Data extracts:
════════════════════

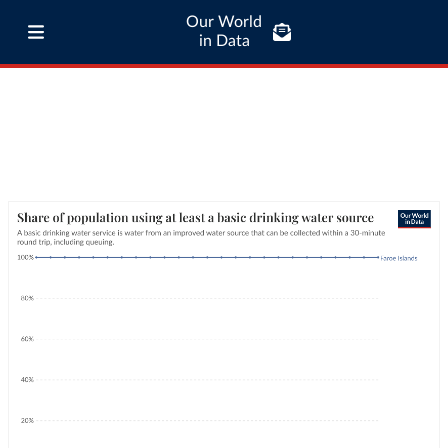
Our World
in Data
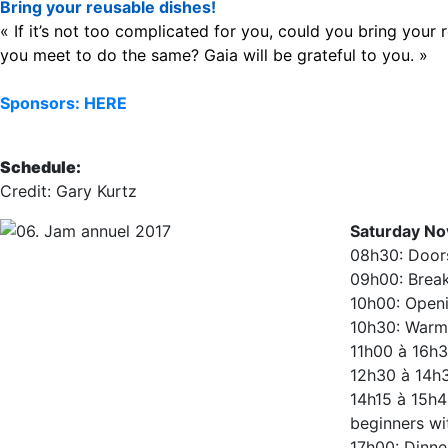
Bring your reusable dishes!
« If it’s not too complicated for you, could you bring you
you meet to do the same? Gaia will be grateful to you. »
Sponsors: HERE
Schedule:
Credit: Gary Kurtz
Saturday No
08h30: Door
09h00: Break
10h00: Openi
10h30: Warm 
11h00 à 16h3
12h30 à 14h
14h15 à 15h4
beginners w
17h00: Dinne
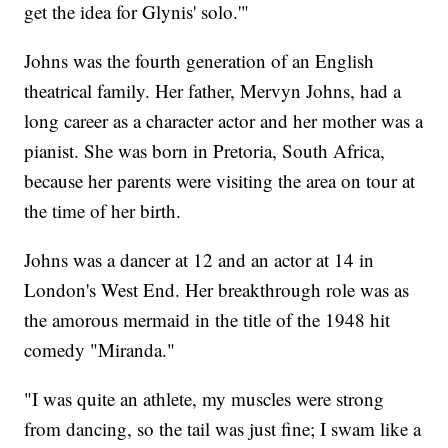
get the idea for Glynis' solo.'"
Johns was the fourth generation of an English
theatrical family. Her father, Mervyn Johns, had a
long career as a character actor and her mother was a
pianist. She was born in Pretoria, South Africa,
because her parents were visiting the area on tour at
the time of her birth.
Johns was a dancer at 12 and an actor at 14 in
London's West End. Her breakthrough role was as
the amorous mermaid in the title of the 1948 hit
comedy "Miranda."
"I was quite an athlete, my muscles were strong
from dancing, so the tail was just fine; I swam like a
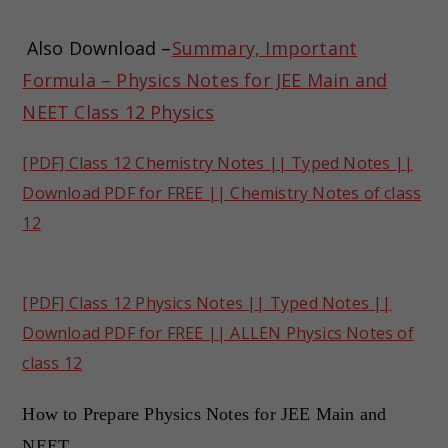
Also Download –
Summary, Important
Formula – Physics Notes for JEE Main and
NEET Class 12 Physics
[PDF] Class 12 Chemistry Notes || Typed Notes ||
Download PDF for FREE || Chemistry Notes of class
12
[PDF] Class 12 Physics Notes || Typed Notes ||
Download PDF for FREE || ALLEN Physics Notes of
class 12
How to Prepare Physics Notes for JEE Main and
NEET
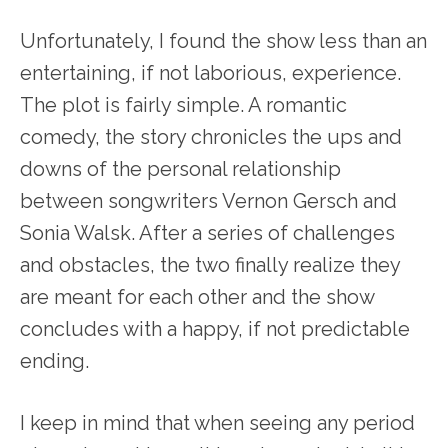
Unfortunately, I found the show less than an
entertaining, if not laborious, experience.
The plot is fairly simple. A romantic
comedy, the story chronicles the ups and
downs of the personal relationship
between songwriters Vernon Gersch and
Sonia Walsk. After a series of challenges
and obstacles, the two finally realize they
are meant for each other and the show
concludes with a happy, if not predictable
ending.
I keep in mind that when seeing any period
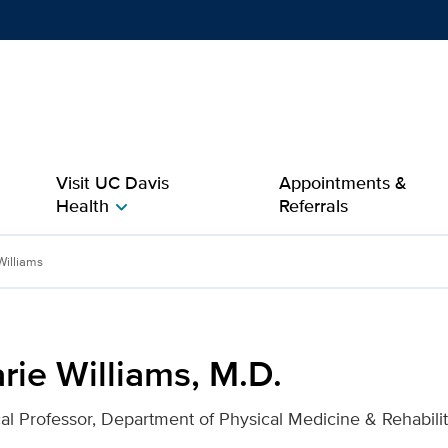
Show
menu
Visit UC Davis
Appointments &
Health
Referrals
chevron_right
D. for UC Davis Health
Williams
rie Williams, M.D.
ical Professor, Department of Physical Medicine & Rehabilit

════════════════════

The problem:
Could you copy the listing exactly, leaving out any pictures?

Response to this task:
Our World
in Data
Bring your reusable dishes!
« If it’s not too complicated for you, could you bring you
you meet to do the same? Gaia will be grateful to you. »
Sponsors: HERE
Schedule:
Credit: Gary Kurtz
Saturday No
08h30: Door
09h00: Break
10h00: Openi
10h30: Warm 
11h00 à 16h3
12h30 à 14h
14h15 à 15h4
beginners w
17h00: Dinne
get the idea for Glynis' solo.'"
Johns was the fourth generation of an English
theatrical family. Her father, Mervyn Johns, had a
long career as a character actor and her mother was a
pianist. She was born in Pretoria, South Africa,
because her parents were visiting the area on tour at
the time of her birth.
Johns was a dancer at 12 and an actor at 14 in
London's West End. Her breakthrough role was as
the amorous mermaid in the title of the 1948 hit
comedy "Miranda."
"I was quite an athlete, my muscles were strong
from dancing, so the tail was just fine; I swam like a
Also Download –
Summary, Important
Formula – Physics Notes for JEE Main and
NEET Class 12 Physics
[PDF] Class 12 Chemistry Notes || Typed Notes ||
Download PDF for FREE || Chemistry Notes of class
12
[PDF] Class 12 Physics Notes || Typed Notes ||
Download PDF for FREE || ALLEN Physics Notes of
class 12
How to Prepare Physics Notes for JEE Main and
NEET
Unfortunately, I found the show less than an
entertaining, if not laborious, experience.
The plot is fairly simple. A romantic
comedy, the story chronicles the ups and
downs of the personal relationship
between songwriters Vernon Gersch and
Sonia Walsk. After a series of challenges
and obstacles, the two finally realize they
are meant for each other and the show
concludes with a happy, if not predictable
ending.
I keep in mind that when seeing any period
Show
menu
Visit UC Davis
Appointments &
Health
Referrals
chevron_right
D. for UC Davis Health
Williams
rie Williams, M.D.
ical Professor, Department of Physical Medicine & Rehabilit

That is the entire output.